Ricciardo was out of contract with the team at the end of the current season and had been linked with a return to Red Bull, but RB – the sister team to Red Bull – took the decision to replace the Aussie early.
“I’ve loved this sport my whole life,” Ricciardo wrote in a post on Instagram. “It’s wild and wonderful and been a journey.
“To the teams and individuals that have played their part, thank you. To the fans who love the sport sometimes more than me … thank you. It’ll always have its highs and lows but it’s been fun and truth be told I wouldn’t change it.
“Until the next adventure.”
RB Team Principal Laurent Mekies thanked Ricciardo for his efforts across the last two seasons.
“He has brought a lot of experience and talent to the Team with a fantastic attitude, which has helped everyone to develop and foster a tight team spirit,” he said in a statement. “Daniel has been a true gentleman both on and off the track and never without that smile. He will be missed, but will always hold a special place within the Red Bull family.”
Ricciardo has put together quite the resumé over his 14 seasons in F1. He is an eight-time race winner who has finished on the podium 32 times – good enough for 35th on the all-time list – and has placed in the top three of the World Drivers’ Championship twice. He scored 1,329 points across 257 races.
He last raced at Sunday’s Singapore Grand Prix, where he finished 18th.
Ricciardo joined the Red Bull Academy as a teenager, making his F1 debut for Spanish outfit HRT in 2011 before joining Red Bull’s sister team, then called Toro Rosso, the following year. He was called up to the main team in 2014 and spent five seasons with the Austrian manufacturer, taking eight wins.

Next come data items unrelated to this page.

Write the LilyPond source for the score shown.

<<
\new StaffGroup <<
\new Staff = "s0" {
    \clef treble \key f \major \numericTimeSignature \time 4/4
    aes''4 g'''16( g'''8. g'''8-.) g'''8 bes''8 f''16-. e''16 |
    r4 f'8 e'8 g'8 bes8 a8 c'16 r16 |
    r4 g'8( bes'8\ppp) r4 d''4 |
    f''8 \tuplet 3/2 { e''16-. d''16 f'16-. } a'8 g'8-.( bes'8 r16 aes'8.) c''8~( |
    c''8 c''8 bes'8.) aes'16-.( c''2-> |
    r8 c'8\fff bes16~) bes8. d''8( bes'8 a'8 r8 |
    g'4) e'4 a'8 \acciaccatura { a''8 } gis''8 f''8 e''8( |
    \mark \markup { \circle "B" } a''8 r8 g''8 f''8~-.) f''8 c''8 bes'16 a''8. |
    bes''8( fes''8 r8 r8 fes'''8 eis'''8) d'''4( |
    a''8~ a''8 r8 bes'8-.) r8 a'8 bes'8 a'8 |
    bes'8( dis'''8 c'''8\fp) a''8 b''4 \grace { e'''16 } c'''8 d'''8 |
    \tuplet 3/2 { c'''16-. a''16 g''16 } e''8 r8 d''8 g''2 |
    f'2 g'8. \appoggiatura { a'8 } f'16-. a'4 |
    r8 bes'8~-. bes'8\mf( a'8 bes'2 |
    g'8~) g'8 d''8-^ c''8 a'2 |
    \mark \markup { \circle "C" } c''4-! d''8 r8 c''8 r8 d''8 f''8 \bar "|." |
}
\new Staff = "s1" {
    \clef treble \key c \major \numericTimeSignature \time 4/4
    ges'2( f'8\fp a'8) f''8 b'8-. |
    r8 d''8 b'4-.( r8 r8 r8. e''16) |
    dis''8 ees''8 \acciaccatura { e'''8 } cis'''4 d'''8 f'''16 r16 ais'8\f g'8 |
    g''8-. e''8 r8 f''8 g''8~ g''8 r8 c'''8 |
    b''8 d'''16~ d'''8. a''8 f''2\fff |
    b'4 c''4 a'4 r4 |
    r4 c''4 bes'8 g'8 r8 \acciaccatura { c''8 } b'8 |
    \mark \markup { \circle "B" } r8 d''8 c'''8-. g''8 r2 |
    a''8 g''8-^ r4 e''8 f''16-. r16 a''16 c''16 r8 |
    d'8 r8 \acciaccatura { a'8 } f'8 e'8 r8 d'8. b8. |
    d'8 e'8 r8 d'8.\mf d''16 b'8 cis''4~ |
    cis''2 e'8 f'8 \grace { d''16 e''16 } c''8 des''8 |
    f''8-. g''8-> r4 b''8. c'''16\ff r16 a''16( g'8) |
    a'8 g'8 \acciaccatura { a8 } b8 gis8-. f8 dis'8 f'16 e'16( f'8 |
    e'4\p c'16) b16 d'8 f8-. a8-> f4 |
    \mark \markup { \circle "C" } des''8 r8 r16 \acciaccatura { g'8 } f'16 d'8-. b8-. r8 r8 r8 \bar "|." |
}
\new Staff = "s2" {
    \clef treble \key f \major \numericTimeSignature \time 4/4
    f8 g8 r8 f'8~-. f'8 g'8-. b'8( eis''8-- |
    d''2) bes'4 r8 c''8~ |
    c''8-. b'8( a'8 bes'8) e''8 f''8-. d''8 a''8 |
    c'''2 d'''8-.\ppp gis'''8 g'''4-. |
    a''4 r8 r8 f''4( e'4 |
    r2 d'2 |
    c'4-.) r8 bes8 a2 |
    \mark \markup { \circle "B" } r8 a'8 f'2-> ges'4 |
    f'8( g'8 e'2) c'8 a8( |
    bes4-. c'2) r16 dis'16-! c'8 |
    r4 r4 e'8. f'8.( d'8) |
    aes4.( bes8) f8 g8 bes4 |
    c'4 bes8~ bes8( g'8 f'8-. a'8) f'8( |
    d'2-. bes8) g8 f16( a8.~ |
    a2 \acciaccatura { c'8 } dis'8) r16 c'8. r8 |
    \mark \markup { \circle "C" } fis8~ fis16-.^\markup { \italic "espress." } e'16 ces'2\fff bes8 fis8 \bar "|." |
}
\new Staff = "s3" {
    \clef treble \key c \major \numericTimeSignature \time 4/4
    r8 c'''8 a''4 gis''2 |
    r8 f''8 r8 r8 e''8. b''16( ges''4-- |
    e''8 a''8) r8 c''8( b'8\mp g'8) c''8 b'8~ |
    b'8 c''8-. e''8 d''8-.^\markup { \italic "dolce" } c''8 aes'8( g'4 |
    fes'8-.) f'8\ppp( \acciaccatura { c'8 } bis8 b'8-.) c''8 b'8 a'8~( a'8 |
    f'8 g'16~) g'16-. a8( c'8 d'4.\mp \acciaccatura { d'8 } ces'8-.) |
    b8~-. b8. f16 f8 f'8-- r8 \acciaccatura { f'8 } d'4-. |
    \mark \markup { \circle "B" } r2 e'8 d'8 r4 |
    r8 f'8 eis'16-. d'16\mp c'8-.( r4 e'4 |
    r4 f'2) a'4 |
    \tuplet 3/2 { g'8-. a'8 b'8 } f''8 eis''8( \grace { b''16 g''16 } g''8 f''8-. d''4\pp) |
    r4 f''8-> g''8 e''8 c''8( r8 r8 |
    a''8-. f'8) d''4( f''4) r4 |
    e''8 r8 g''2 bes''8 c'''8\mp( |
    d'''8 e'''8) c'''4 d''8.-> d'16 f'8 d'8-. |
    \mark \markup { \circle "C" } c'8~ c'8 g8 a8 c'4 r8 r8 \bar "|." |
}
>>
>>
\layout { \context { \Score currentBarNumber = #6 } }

“When I got into the sport and moved to Europe, I was – maybe some people would find it hard to believe – I was quite a shy, not the most confident individual,” he said, sitting down exclusively with CNN Sport recently. “And I think I was also … just quite young and immature. So getting signed up by the Red Bull program when I was 18 … having that responsibility, that pressure, all of that, it forced me to grow up.”
He moved to Renault for 2019 before jumping to McLaren in 2021. He struggled during his tenure with the British team, although he did take a memorable – and what is likely to be his final – victory at the 2021 Italian Grand Prix.
“I’m proud. Like, don’t get me wrong, if (my F1 career) ended today, I would be proud of what I’ve done,” Ricciardo told CNN prior to Thursday’s announcement. “But on the same note, you’re never fully satisfied because the reason I got into Formula One was to try to become world champion.
“I can still be proud without it because I’ve put the effort in. But yeah, I still want to add that. That would give me 100% the full picture of happiness and satisfaction,” he added.
Only time will tell whether Ricciardo will make another spectacular return to the sport, but fans will have to get to grips with a grid without the Aussie as RB embraces the youth movement.
The team has served as a development ground for future Red Bull drivers in the past, but no driver has received the call-up since Alex Albon in 2019.
The 22-year-old Lawson has some F1 experience. He stepped in for Ricciardo for five races in 2023 when Ricciardo suffered a wrist injury and has served as the reserve driver for both Red Bull and RB.
The New Zealand native is set to make his debut as a full-time racer at the US Grand Prix in Austin, Texas next month.